Por sua vez, Rúben Pacheco Correia, dono do restaurante Botequim Açoriano, conta que “não são os líderes que estão próximos das pessoas, mas as pessoas que se sentem próximas dos líderes“. Por isso, ser-se líder de proximidade passa “sobretudo por ter uma visão que possa aproximar as pessoas da sua liderança”. O jovem de 22 anos explica que, para ser um líder próximo tem de se querer fazer parte de um conjunto — “eu, no meu restaurante, sou apenas uma peça. Sou o dono do restaurante mas, saindo de lá, o restaurante continuará a funcionar. Tem de se encarar isto como um puzzle, sendo eu a peça. Não sendo eu o puzzle e o restaurante a peça.”
“Reallitytelling” ou liderança de proximidade
Humildade, genuinidade, transparência, tolerância e empatia. Na perspetiva de Michaël Lança são estas as características-chave para se ser um líder próximo. O autor defende que uma liderança de proximidade se consegue com “reallitytelling“, ou seja, “deve mostrar aquilo que nós realmente somos“.

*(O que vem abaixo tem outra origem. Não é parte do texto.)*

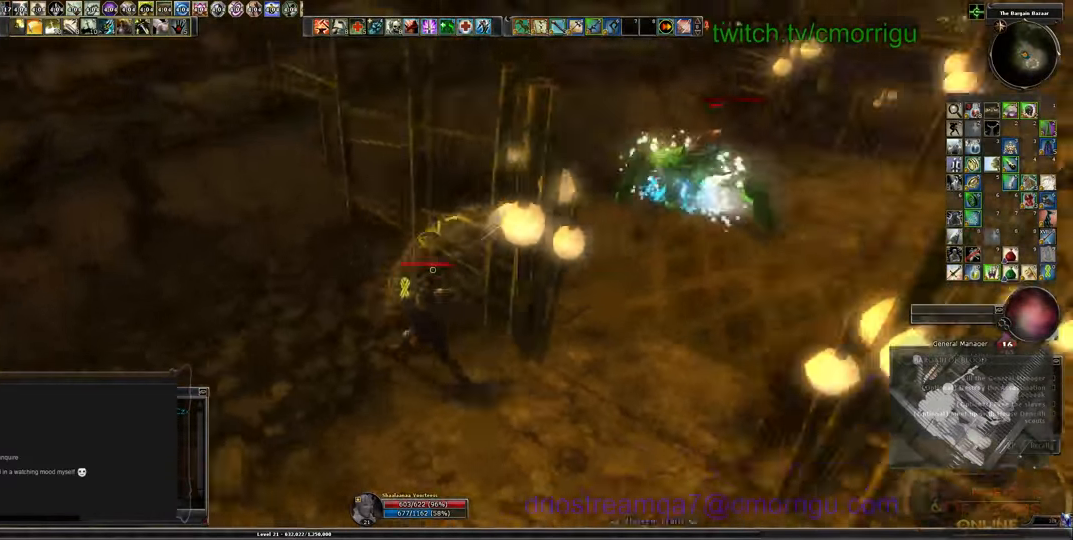
{"keys": [], "events": [[366, "a", "up"], [500, "w", "up"]]}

Neste sentido, há duas formas de ver uma liderança próxima. Segundo Paulo Leitão, recruitment solutions consultant na Experis e autor de artigos sobre a “Teoria do Caos e a Liderança na Complexidade aplicada às organizações”, a primeira forma de olhar para esse tipo de liderança é a capacidade de lidar com o erro pois, “melhorar a performance das equipas de trabalho só acontece quando os erros acontecem”. Assim, nesta perspetiva, o líder terá de estar junto dos seus trabalhadores e explicar o que correu bem e o que correu mal, trazendo uma lição para o futuro, desta forma, os seus liderados terão mais confiança em si. A segunda visão de liderança de proximidade baseia-se na capacidade de estabelecer relações: é necessário um líder próximo “conseguir facilitar e atuar enquanto construção de pontes, para que aquilo que são novas ideias e capacidade de trazer inovação, ao mesmo tempo que tenta manter o foco na visão e nos resultados, não se perca”, explica Paulo Leitão à Pessoas.

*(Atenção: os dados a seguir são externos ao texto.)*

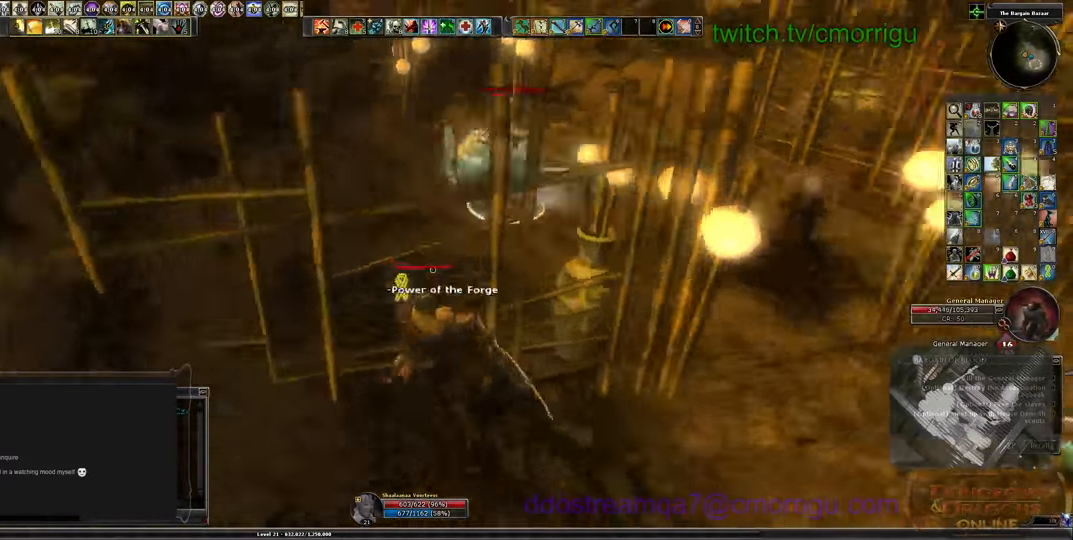
{"keys": ["a"], "events": [[466, "a", "down"]]}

Raquel Oliveira, mestre em psicologia e ligada à área da gestão de relações em equipa, explica ainda que “liderança de proximidade não é impingir lazer nem recompensa, a recompensa tem de fazer sentido para a pessoa. O desafio que o líder tem é garantir o bem-estar emocional e físico do seu colaborador e certificar-se que ele vai ter tempo para todas as componentes da sua vida”.
As pessoas não abandonam a organização, abandonam sim as suas chefias.
O mercado de trabalho é cada vez mais volátil, os trabalhadores têm uma maior oferta por parte de várias empresas e, por isso, se não se conseguir motivar as pessoas a ficarem nas empresas onde estão, criando um ambiente saudável e um bom espírito de grupo, rapidamente as organizações perdem estes recursos humanos. Michaël Lança refere que as pessoas tendem a ficar mais numa empresa “por necessidade, porque se tem custos fixos, do que por lealdade”. Não obstante, Paulo Leitão afirma que “as pessoas não abandonam a organização, abandonam sim as suas chefias e é isso que tem de se ter em atenção“.
Rúben Pacheco Correia diz que, ao liderar de uma forma mais próxima, ganha com isso “pelo menos uma empresa mais feliz“. O estudante de direito explica que “é mais fácil termos uma empresa onde todas as pessoas se sentem parte dela (…), do que uma empresa onde os seus funcionários se sintam distantes da liderança, não compreendam o que é que o líder pretende e que não conseguem estar próximos do líder que os representa”.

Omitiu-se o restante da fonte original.